Paylaş
Cumhurbaşkanı ne zaman yurtdışına çıksa, uçakta kendisine iç politika soran gazetecilere çoğu kez, ‘‘Aklınız yine içerde kalmış’’ diye takılır.
Oysa dün uçağımız Sofya'ya doğru hareket halindeyken aklı ‘‘içeride’’ kalanlar varsa, herhalde en başta Cumhurbaşkanı Süleyman Demirel geliyordu.
Nitekim, Cumhurbaşkanı, gazetecilerle sohbetine şöyle girdi:
‘‘Türkiye'de şartlar her gün değişebiliyor ama bu gezinin yapılması lazımdı...’’
Demirel, sohbeti bağlarken de gazetecilere şöyle seslendi:
‘‘Aklınız içerde ama bu sefer haklısınız...’’
Cumhurbaşkanı uçaktaki açıklamalarında önceki gün TBMM'de meydana gelen ‘‘olay’’ hakkında en ufak bir tereddüde yol açmayacak açıklıkta kuvvetli bir tavır ortaya koydu.
* * *
Demirel, böylelikle TBMM'de seçime gitmek isteyen cepheyle, bunu engellemeye çalışan FP-Küskünler ittifakı arasındaki çatışmada açıkça yerine belli etmiş ve taraf bir konuma geçmiş bulunuyor.
Kanımızca, Demirel açısından bardağı taşıran son damla, FP-Küskünler hareketinin ilk kez meşru zeminin dışına çıkarak, hukuk sınırlarını zorlamaya başlaması oldu.
Cumhurbaşkanı'nın bu ölçüde kararlı bir tavır almasının gerisinde herhalde geçen hafta pazartesi Taşkent'te yaptığı, ‘‘Erteleme dünyanın sonu olmaz’’ şeklindeki açıklamanın yol açtığı belirsizliğin bir benzerini tekrarlamama çabası da rol oynuyor.
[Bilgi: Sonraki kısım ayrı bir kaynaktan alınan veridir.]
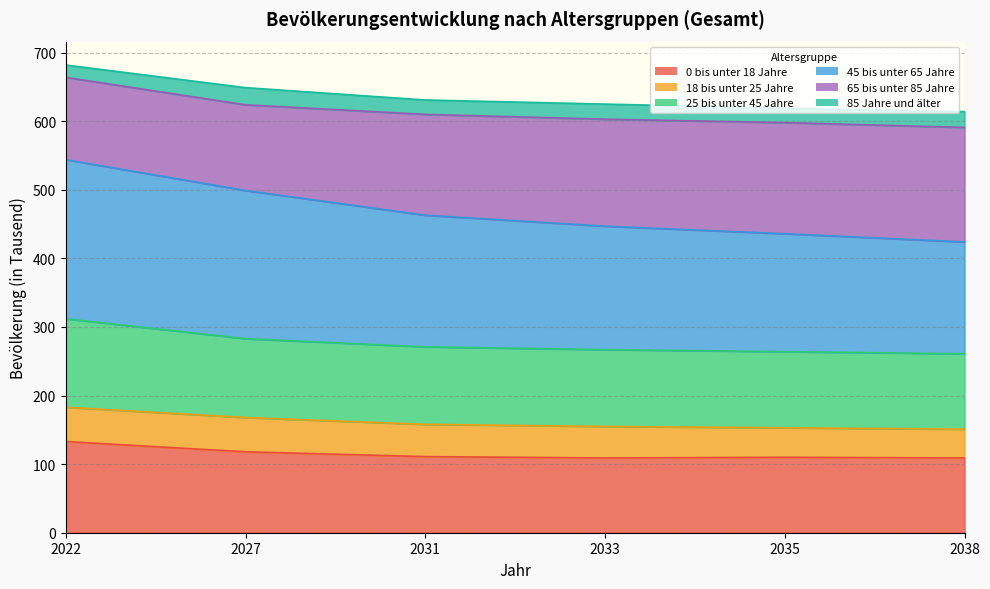

What is the smallest value displayed?

109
Demirel, Taşkent'teki konuşmasının kamuoyuna doğru bağlamıyla yansımadığı kanaatinde.
Cumhurbaşkanı Demirel, Taşkent'teki sözlerinin ‘muğlak’ bir tutum aldığı şeklinde algılanması, daha ötesi kendisinin küskünler ile aynı tertibin içinde yer aldığı yolunda yorumlara yol açmasından ciddi rahatsızlık duyuyor. Demirel, bu rahatsızlığı aşmış değil.
* * *
Aldığımız duyumlara göre, Demirel bu havanın belirmesi üzerine kamuoyuna tutumunu daha açık bir şekilde duyurmaya hazırlanıyor, hatta bir açıklama metni üzerinde çalışıyordu.
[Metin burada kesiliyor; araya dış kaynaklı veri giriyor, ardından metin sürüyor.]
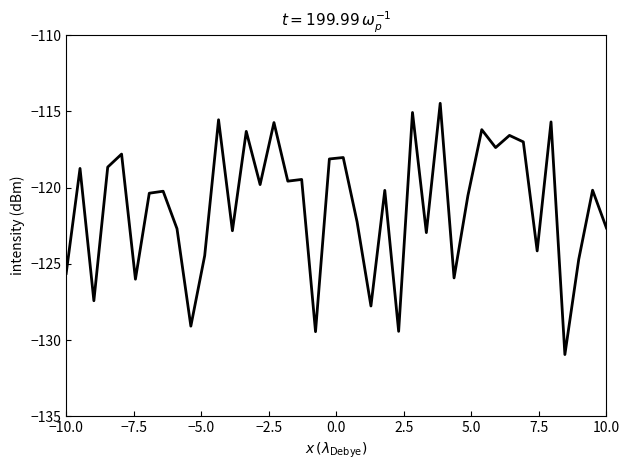

What is the difference between the maximum and minimum values?

16.5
Ancak Genelkurmay Başkanı Orgeneral Hüseyin Kıvrıkoğlu'nun seçimin ertelenmemesi yolundaki uyarısının geçen perşembe günü Hürriyet'te yayımlanması, Demirel'in yapmaya hazırlandığı çıkışın önünü kesti. 28 Şubat sonrası girilen süreçte ordudan kamuoyuna doğrudan yansıyabilecek çıkışları frenlemeye özel bir çaba gösteren Demirel, bu kez yeterince süratli ve zamanlı davranamadı.
Cumhurbaşkanı, Orgeneral Kıvrıkoğlu'nun uyarısından sonra ‘‘Biraz sabır dedik, olmadı’’ diyerek Genelkurmay'ın çıkışından duyduğu ‘‘burukluğu’’ gizleme gereği duymadı.
Olan oldu...
Ancak Taşkent tecrübesi rejimin girdiği kritik dönemeçlerde Çankaya'nın tutumunun ne kadar ağırlık taşıdığını, Demirel'in çizgisindeki çok küçük bir oynamanın bile ülkedeki güç dengesini nasıl yerinden oynatabileceğini gösterdi.
Taşkent tecrübesi sonrasında Demirel'i dün ağırlığının etkisi konusunda aşırı dikkatli ve duyarlı bir tutum içinde gördük.
Demirel, dünkü açıklamalarıyla elindeki bütün ağırlıkları seçimden yana koydu.